** Opening Input for this task block **

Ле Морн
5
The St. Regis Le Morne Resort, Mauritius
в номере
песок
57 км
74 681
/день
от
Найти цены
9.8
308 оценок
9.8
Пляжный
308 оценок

** Closing Input for this task block **
** Opening Input for this task block **

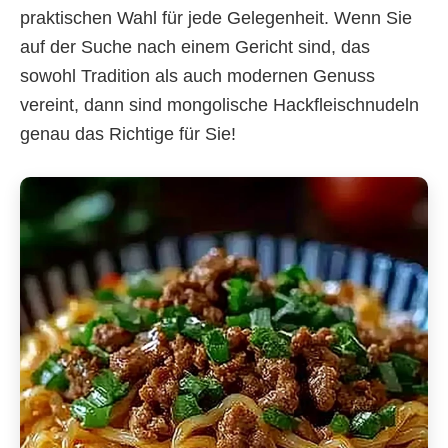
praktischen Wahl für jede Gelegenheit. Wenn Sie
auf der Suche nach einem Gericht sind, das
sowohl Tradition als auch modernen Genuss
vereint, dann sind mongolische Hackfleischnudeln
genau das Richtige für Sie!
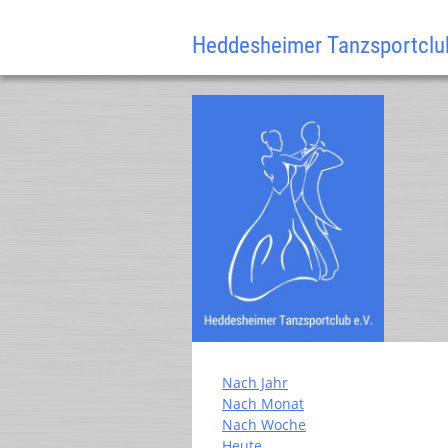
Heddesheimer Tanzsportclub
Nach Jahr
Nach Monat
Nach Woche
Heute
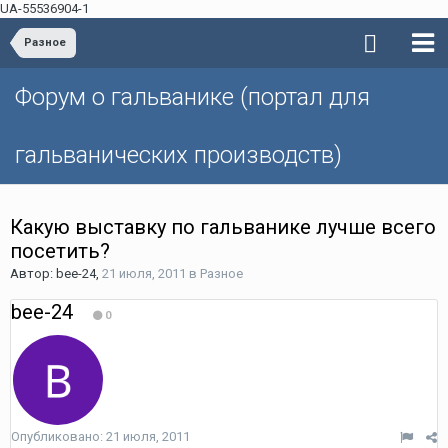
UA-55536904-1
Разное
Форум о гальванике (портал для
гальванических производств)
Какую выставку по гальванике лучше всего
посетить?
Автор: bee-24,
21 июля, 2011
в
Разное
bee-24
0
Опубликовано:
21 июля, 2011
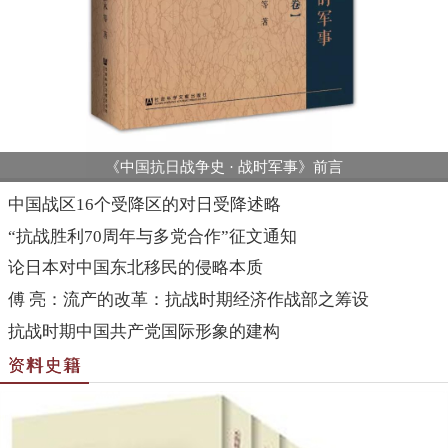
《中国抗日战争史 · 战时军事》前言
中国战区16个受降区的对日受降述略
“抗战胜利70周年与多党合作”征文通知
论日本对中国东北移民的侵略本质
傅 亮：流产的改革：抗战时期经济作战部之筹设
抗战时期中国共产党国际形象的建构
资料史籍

** Closing Input for this task block **
** Opening Input for this task block **

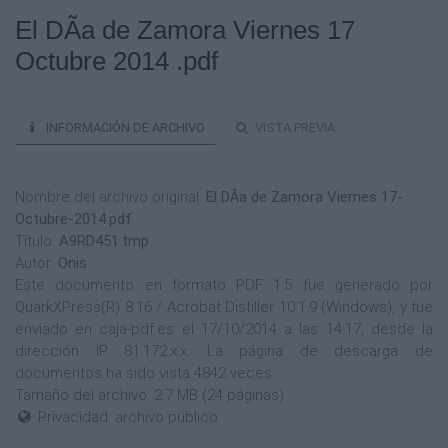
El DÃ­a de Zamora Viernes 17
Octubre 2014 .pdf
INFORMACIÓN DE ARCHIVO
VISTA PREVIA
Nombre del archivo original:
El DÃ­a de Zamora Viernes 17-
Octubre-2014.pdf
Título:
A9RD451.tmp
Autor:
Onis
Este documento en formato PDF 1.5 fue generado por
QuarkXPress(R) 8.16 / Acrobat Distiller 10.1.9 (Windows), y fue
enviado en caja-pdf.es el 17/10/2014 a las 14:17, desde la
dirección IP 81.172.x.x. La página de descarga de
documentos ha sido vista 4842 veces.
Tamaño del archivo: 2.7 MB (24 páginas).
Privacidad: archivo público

** Closing Input for this task block **

**Task brief:** Which lines of the material contain the string "Zamora"? Return each of those lines in full.

**Result of this task:**
El DÃ­a de Zamora Viernes 17
El DÃ­a de Zamora Viernes 17-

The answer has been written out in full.